**Exercise brief**. Extract the final stretch of the data: the line that contains "coffee cup: present" and every line after it, unaltered, and no other lines.
-------- Record excerpts
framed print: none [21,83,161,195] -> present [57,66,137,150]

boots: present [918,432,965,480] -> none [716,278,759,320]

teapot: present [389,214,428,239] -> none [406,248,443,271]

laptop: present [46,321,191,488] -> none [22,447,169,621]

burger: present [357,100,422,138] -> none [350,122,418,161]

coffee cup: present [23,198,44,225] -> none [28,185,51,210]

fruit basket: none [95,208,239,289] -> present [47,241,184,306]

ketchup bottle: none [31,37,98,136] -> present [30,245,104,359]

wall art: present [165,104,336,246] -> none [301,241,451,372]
----------------
**Output below**.
coffee cup: present [23,198,44,225] -> none [28,185,51,210]

fruit basket: none [95,208,239,289] -> present [47,241,184,306]

ketchup bottle: none [31,37,98,136] -> present [30,245,104,359]

wall art: present [165,104,336,246] -> none [301,241,451,372]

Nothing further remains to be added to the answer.